It’s no secret that I love data.
My background is in microeconomics, analyzing government data on labor markets, economic well-being and public policy. It wasn’t by accident that I got hired to be the Undersecretary for Economic Affairs at the U.S. Department of Commerce in 2009. Among other things, that meant overseeing the data collection and reporting efforts of the U.S. Census Bureau and the Bureau of Economic Statistics. From my perspective, there was nothing more fun than getting briefed on the details of the latest GDP release or the latest income statistics.
So I am excited about the opening of the Wisconsin Federal Statistical Research Data Center (FSRDC) on our campus. The center, located on the third floor of the Sewell Social Sciences Building, will be dedicated on Sept. 21.
The FSRDC allows researchers to access data available only to those with certified and valuable research projects. Among other things, it allows researchers to merge administrative data with survey information.
This is a highly collaborative interdisciplinary endeavor with faculty from six schools and colleges – Agricultural and Life Sciences, Business, Education, Human Ecology, Letters & Science, and Medicine and Public Health – participating in the research.

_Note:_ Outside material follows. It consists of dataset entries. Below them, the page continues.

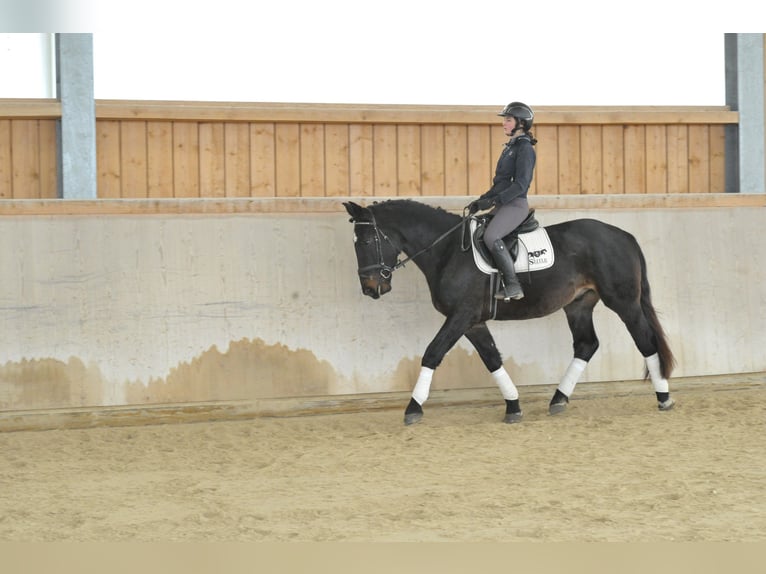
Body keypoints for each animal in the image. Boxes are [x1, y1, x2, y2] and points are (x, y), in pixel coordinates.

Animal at [343, 199, 676, 425]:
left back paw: (664, 397)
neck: (448, 251)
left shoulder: (461, 316)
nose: (370, 288)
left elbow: (432, 353)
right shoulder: (473, 322)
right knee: (586, 344)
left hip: (623, 302)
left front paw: (413, 408)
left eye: (369, 240)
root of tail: (623, 236)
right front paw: (513, 406)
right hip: (579, 303)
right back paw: (558, 399)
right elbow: (492, 359)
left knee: (645, 342)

While 23 FSRDCs have been opened at other universities, this is the first to be opened without funding from the National Science Foundation. Instead, those six schools and colleges pooled resources to fund the center. This center grew entirely from the commitment of our dedicated faculty and staff. Their determination to bring this critical research tool to UW–Madison was sufficient to defeat some major challenges along the way.
This facility will serve researchers throughout the state, both within and outside of the UW System. Prior to this, researchers had to travel to Chicago or Minneapolis to access the data.
Ultimately, the work done at the FSRDC will yield new insights that can help our national and state leaders to make the best possible decisions about how and where to invest public resources. It will provide valuable data to study demographic change, economic circumstances, health issues and the impact and operation of public policies.
These FSRDCs are all about providing more data and better data. To a social scientist like myself, that’s about the most exciting thing you can make happen.